The SBC sends out 6,000 to 8,000 students each year – more student missionaries than any other agency, according to Lopez.

"We want to see that number multiplied," he said.

Numbers have declined, however, and Lopez said they're sending a lot fewer young people than there are in the denomination.

"Southern Baptists could mobilize a huge number of high school and college students," he noted.

Just a month into developing the "Hands On" initiative, the IMB is stepping up a 60-year effort of dispatching student missionaries beginning in January 2008 when the mission agency sends a group of twentysomethings to Africa in a pilot project for about half a year.

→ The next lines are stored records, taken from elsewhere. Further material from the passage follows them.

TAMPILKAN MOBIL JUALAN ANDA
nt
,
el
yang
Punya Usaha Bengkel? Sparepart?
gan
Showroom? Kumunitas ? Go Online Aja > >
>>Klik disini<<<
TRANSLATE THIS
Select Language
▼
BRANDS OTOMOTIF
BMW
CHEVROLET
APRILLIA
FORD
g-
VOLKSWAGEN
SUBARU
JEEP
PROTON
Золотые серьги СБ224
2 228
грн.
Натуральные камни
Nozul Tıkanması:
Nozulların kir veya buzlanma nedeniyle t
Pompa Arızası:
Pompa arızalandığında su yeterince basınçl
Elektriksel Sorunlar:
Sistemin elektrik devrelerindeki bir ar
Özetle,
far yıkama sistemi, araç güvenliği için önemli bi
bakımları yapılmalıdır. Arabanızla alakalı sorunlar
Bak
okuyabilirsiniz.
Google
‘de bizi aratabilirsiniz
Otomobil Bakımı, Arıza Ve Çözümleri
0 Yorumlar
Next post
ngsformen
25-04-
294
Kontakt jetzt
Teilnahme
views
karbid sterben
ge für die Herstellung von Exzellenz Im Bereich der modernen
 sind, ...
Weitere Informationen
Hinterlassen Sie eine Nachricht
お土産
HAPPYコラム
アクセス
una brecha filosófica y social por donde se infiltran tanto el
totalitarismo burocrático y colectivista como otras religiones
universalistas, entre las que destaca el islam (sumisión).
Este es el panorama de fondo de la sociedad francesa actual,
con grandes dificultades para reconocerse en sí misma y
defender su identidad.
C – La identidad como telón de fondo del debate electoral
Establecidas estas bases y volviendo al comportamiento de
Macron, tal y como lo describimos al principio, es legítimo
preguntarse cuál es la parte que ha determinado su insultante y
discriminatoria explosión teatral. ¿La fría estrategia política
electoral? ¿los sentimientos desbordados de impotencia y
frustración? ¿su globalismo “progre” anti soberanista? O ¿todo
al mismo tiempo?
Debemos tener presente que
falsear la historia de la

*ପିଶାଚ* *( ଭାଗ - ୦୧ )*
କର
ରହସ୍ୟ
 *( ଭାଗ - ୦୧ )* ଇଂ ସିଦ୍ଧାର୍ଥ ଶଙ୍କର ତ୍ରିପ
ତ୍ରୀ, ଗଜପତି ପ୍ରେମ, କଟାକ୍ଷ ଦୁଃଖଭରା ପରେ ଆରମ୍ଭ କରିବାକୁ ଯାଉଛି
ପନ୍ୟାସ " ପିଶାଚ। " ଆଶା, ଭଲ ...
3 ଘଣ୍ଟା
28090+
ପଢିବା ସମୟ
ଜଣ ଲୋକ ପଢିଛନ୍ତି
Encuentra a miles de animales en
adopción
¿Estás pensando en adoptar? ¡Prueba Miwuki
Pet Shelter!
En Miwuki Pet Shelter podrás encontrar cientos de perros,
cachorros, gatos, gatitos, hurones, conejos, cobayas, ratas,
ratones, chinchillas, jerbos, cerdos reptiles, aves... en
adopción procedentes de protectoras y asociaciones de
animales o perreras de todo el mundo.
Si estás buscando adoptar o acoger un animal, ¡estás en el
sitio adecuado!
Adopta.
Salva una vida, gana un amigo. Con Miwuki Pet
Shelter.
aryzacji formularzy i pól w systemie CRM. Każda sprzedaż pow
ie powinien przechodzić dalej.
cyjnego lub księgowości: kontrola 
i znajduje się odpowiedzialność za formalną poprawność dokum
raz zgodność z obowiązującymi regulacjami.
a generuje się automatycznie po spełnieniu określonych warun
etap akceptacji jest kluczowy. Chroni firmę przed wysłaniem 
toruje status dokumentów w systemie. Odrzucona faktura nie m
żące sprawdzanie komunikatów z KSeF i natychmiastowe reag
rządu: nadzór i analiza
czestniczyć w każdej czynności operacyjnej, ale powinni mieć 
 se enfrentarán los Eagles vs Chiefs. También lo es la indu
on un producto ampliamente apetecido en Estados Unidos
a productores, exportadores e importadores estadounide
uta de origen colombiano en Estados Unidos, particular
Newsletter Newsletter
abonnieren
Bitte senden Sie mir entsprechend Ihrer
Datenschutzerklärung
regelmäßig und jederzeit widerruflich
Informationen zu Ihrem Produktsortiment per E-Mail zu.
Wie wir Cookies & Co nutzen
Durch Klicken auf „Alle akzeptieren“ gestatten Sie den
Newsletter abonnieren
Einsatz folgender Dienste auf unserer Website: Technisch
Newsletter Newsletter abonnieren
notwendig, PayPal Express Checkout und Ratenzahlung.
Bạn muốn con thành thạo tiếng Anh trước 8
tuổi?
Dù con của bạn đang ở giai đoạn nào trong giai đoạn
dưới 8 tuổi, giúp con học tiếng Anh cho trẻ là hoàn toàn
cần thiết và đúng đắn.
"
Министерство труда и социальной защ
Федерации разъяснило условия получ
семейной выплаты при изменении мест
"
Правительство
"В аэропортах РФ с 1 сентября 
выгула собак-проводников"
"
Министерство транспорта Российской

"During that time, we really think God is going to call them [to long-term missions]," said Lopez.

SBC President Frank Page commended the effort to mobilize the younger generation.

"I see the twentysomething generation as integral to reaching the world," said Page who visited Kenya last month, according to Baptist Press. "If we do not find strategies that involve them, we will not fulfill the Great Commission.

Lopez also expressed confidence in the young crowd.

"We believe in students and we believe that they are not just our future but they're our present. We believe that they can contribute to the Kingdom and nations coming to a relationship with Christ," said Lopez.

The IMB currently has about 5,000 career missionaries, noted Lopez, and hopes the young students can serve as a pool for future missionaries.

Following the pilot project in Africa, the "Hands On" initiative will roll out to 11 regions around the globe in 2009.